Vietnam holds the world's third-largest bauxite ore reserves of 5.4 billion tonnes in the Central Highlands and it should tap the resource, Le Duong Quang, deputy industry and trade minister, said in a government statement issued late on Tuesday.

Quang's comments followed a directive by the ruling Communist Party's Politburo on April 24 that said Vinacomin, Vietnam's top coal miner, should continue its Tan Rai complex in Lam Dong province and the Nhan Co project in Dak Nong province.

Vinacomin's Tan Rai bauxite complex includes a $460 million alumina plant being built by China Aluminium International Engineering Co, the engineering arm of Aluminum Corp of China Ltd (Chalco).

The Chinese company is building the operation under an Engineering, Procurement and Construction contract but will not take an equity stake in the project.

But Vinacomin will not sell any stakes in its bauxite projects to foreign investors, the Politburo said, a move that could cool the interest of Alcoa. The two projects each aim to turn out 600,000 tonnes of alumina per year.

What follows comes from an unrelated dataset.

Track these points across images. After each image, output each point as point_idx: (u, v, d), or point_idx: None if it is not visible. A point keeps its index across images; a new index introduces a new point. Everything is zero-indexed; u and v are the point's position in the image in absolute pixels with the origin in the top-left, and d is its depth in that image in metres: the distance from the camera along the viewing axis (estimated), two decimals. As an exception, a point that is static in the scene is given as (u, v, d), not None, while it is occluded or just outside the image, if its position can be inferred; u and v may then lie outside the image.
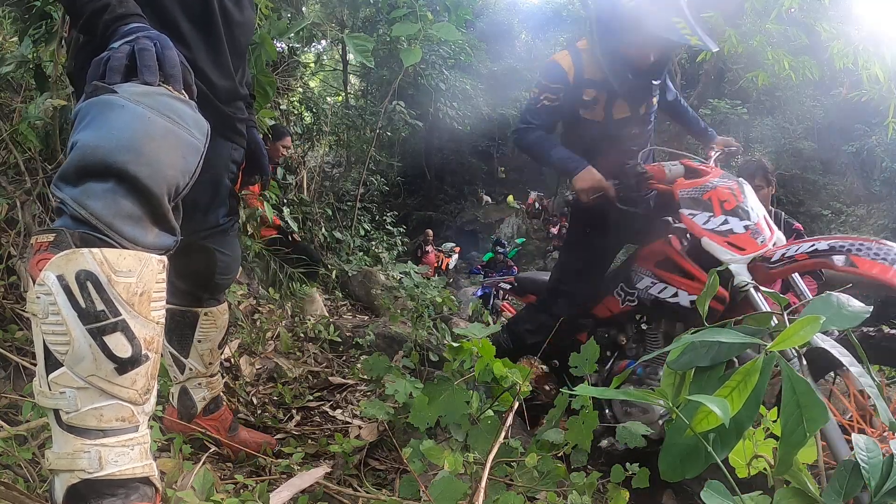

Last June Alcoa, a US aluminium producer, signed an agreement with Vinacomin to jointly conduct a feasibility study on the Gia Nghia bauxite project in Dak Nong province.

At the same time, Alcoa said AWAC, its venture with Australia's Alumina Ltd, could acquire a 40 percent stake in Vinacomin's Nhan Co alumina refinery.

In a related story, Dow Jones reported that Alcoa has opted not to pursue a joint venture alumina refinery in Vietnam, but continues to work on a separate bauxite and alumina project in the country.

The agreement gave AWAC the right to purchase a 40 percent stake in a joint stock company that owns the Nhan Co bauxite mine and the 600,000-ton alumina refinery after conducting due diligence.

Some scientists raised concern over the social and environmental impact of mining activities in the Central Highlands at an April 9 seminar in Hanoi.

The region, considered strategically important in Indochina, produces 80 percent of Vietnam's coffee output and is also a key area for commodities such as pepper, rubber, cocoa and cotton. Coffee is not grown on soil containing bauxite ore.

Deputy Prime Minister Hoang Trung Hai called in the seminar for tight control over mining activities.

Vietnam has said it needed about $15.6 billion to invest in major bauxite and alumina refining projects by 2025 to make use of its vast, largely unmined bauxite ore reserves, most of them in the Central Highlands.

Russia's UC RUSAL, the world's largest aluminium producer, has a deal with a Vietnamese firm to build a $1.5 billion alumina refinery using bauxite from Binh Phuoc deposit in southern Vietnam outside the Central Highlands.